La Risiera di San Sabba, Fossoli, Natzweiler-Struthof, Drancy
Il libro di Chiara Beccattini, pubblicato dalla Casa Editrice Giuntina e parte della collana “Testi e Studi” della Fondazione Museo della Shoah, ricostruisce per la prima volta, attraverso un’approfondita ricerca d’archivio e numerose interviste, i processi politici, sociali e culturali che hanno trasformato quattro campi di transito e concentramento – San Sabba, Fossoli, Drancy (alla periferia di Parigi) e Natzweiler-Struthof (in Alsazia) – in luoghi della memoria della Shoah tra Italia e Francia.
Inizialmente dimenticati e poi riscoperti, questi spazi di trauma sono diventati luoghi del lutto, omaggi ai morti e tombe consolatorie per i vivi.
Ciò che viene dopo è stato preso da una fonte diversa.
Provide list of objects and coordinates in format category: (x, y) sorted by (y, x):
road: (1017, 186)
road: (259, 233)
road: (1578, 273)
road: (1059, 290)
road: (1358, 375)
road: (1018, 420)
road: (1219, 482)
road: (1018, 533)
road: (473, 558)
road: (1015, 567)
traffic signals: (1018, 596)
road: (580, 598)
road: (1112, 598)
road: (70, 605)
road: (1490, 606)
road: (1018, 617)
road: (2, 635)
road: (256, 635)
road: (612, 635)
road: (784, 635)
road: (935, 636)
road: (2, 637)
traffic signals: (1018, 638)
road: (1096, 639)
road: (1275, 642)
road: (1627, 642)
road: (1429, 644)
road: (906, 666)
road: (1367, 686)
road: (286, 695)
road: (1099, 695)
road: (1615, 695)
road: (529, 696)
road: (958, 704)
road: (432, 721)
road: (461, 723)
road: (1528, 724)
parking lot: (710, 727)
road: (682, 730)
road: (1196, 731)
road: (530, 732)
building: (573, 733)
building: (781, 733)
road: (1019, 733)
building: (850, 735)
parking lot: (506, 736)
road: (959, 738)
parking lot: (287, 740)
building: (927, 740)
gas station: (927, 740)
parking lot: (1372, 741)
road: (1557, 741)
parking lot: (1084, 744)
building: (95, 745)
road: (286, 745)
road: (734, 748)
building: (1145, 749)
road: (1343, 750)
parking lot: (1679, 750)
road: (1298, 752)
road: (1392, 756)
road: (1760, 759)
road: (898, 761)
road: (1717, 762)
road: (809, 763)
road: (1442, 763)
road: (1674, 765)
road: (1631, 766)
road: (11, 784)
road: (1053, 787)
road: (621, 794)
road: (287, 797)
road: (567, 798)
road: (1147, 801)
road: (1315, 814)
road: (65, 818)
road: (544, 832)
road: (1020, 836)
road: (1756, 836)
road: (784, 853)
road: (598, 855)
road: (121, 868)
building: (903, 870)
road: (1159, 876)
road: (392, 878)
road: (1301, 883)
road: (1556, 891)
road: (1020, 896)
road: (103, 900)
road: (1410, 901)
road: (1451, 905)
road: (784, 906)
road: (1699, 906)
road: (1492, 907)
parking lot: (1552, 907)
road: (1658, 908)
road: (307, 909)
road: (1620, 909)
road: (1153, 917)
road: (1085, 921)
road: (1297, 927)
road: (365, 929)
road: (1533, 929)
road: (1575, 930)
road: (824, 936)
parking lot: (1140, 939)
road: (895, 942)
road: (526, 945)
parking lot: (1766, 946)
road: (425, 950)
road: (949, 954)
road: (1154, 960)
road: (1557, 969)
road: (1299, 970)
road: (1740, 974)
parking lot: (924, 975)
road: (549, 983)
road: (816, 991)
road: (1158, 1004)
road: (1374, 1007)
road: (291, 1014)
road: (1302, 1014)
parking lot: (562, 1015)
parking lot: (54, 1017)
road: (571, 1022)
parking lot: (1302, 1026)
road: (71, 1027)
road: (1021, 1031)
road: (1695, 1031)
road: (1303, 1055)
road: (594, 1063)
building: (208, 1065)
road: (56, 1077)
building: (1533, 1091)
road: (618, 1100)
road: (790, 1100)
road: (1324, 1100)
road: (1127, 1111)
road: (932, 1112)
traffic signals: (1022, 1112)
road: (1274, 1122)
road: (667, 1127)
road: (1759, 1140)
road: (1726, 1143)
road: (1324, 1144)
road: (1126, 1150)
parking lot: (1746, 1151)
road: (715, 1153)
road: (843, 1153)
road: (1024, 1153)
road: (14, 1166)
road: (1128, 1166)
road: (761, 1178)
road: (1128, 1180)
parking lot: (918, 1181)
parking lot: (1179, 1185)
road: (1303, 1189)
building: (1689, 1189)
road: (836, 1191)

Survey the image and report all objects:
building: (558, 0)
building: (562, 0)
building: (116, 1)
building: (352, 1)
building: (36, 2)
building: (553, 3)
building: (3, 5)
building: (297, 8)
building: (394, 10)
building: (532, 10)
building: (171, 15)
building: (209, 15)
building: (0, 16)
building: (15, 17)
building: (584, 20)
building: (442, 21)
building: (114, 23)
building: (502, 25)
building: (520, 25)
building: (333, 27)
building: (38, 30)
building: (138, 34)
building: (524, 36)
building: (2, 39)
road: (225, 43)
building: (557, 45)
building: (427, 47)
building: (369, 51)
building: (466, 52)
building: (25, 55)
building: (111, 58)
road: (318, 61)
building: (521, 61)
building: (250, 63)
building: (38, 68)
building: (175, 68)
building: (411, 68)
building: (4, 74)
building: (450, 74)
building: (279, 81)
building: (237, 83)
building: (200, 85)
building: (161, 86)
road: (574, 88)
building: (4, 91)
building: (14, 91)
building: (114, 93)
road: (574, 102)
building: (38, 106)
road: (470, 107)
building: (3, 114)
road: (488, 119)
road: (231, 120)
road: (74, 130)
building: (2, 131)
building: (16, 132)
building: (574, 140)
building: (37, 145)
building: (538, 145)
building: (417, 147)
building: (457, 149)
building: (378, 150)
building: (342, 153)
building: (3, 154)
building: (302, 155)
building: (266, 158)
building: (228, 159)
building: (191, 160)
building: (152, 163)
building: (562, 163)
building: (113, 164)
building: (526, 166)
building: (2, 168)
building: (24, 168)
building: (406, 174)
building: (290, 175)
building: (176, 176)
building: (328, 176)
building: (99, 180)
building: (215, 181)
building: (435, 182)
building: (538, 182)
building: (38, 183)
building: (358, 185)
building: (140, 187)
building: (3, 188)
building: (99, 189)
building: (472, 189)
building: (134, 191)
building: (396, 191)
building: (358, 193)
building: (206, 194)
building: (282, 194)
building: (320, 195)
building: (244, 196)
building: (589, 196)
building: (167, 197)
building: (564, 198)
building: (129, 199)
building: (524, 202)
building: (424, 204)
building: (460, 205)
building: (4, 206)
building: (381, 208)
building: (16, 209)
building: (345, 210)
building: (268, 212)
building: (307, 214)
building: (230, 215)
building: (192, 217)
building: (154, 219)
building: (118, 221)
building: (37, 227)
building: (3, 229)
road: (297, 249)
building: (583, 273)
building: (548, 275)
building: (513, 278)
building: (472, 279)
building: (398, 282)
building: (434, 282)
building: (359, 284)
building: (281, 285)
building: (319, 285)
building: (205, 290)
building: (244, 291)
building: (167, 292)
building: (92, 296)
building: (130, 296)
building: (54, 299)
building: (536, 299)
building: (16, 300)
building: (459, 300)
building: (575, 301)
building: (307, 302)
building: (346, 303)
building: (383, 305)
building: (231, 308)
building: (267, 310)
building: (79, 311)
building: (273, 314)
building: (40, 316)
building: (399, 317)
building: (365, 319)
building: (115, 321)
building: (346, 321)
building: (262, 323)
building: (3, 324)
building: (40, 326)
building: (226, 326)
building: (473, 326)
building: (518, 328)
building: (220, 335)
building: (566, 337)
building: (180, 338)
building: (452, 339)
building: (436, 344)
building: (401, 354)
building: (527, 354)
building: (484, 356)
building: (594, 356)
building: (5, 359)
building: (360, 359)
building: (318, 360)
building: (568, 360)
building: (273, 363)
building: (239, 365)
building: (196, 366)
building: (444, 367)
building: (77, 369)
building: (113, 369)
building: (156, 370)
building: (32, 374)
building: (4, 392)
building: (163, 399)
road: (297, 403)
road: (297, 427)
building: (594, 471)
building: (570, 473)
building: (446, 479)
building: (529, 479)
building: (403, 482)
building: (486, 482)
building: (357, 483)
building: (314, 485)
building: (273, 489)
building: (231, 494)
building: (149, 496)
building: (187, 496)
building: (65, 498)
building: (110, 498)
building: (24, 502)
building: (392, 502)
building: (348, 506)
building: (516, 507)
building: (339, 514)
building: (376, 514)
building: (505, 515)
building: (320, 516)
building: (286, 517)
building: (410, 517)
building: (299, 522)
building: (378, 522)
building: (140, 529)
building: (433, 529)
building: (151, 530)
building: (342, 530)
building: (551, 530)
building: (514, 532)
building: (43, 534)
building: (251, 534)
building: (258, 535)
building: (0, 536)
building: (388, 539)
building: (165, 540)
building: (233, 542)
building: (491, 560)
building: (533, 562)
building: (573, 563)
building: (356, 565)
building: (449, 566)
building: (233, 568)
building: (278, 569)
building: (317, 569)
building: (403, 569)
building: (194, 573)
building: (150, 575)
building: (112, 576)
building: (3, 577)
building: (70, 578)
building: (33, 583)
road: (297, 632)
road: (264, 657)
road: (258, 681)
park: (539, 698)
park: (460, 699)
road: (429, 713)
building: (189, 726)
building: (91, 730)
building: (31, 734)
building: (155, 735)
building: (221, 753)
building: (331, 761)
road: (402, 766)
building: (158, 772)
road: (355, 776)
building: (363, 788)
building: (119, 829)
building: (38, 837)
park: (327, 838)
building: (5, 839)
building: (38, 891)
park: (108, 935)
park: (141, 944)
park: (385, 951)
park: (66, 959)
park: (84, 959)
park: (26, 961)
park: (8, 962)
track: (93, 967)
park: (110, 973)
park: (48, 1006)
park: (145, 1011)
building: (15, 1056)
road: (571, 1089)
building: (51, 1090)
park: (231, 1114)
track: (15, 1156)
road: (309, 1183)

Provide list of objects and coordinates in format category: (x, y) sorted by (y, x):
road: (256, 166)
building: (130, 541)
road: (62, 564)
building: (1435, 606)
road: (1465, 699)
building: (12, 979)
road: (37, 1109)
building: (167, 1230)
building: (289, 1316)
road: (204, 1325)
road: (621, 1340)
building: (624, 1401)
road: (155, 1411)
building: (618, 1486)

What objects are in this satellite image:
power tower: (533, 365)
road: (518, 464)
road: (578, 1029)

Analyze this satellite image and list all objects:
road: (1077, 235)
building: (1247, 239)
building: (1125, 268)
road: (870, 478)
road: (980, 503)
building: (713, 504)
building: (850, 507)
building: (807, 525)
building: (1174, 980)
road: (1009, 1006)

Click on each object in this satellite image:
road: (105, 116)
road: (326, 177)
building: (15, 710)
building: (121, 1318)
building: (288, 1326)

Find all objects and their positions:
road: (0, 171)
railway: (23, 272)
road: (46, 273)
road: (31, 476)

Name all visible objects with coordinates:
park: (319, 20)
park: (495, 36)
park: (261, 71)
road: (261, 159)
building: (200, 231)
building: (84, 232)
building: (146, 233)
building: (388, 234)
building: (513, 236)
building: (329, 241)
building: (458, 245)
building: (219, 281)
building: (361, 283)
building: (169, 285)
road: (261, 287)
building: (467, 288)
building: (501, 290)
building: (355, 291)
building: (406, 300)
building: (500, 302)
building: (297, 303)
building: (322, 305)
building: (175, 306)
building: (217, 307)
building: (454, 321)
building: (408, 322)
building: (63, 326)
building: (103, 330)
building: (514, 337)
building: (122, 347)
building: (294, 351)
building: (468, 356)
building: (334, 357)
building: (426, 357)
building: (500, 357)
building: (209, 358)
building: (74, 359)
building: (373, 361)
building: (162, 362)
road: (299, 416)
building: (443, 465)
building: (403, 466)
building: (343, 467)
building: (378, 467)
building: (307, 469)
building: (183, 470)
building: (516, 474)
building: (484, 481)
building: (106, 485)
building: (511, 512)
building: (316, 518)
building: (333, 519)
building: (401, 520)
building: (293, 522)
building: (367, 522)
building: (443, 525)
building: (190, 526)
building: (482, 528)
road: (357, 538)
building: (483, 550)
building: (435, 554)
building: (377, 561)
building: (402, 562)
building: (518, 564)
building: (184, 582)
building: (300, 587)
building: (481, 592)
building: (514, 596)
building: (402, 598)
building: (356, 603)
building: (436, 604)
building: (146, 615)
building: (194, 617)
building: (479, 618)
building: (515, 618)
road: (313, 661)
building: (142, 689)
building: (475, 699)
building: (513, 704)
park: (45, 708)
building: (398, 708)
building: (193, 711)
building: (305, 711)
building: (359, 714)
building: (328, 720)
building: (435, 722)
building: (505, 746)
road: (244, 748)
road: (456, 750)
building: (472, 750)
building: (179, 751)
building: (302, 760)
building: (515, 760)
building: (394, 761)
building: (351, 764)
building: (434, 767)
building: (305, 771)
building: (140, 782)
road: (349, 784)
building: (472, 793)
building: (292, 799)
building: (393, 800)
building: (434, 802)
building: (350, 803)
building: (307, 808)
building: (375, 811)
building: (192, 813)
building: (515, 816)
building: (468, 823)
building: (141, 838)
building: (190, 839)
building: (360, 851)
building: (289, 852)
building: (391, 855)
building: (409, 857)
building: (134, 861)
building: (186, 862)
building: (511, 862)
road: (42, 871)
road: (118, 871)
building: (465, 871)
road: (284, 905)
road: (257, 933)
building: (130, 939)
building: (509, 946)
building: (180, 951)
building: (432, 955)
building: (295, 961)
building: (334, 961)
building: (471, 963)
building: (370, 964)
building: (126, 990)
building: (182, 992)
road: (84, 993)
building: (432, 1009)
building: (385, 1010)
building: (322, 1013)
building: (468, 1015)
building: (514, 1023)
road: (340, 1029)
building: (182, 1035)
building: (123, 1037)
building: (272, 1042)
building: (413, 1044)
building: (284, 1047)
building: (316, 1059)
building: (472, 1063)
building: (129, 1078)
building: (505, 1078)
Essi svolgono un ruolo cruciale nella ricostruzione delle identità sulle macerie della Seconda Guerra Mondiale, parallelamente al graduale avvento e ascolto dei testimoni.
Oggi riconosciuti come monumenti, luoghi di divulgazione della storia e destinazioni di percorsi memoriali e turistici, questi siti rappresentano un importante patrimonio storico e culturale.
La ricerca di Beccattini non solo ricostruisce la loro storia, ma analizza anche il loro ruolo mutevole nella memoria collettiva, con uno sguardo attento al loro possibile futuro.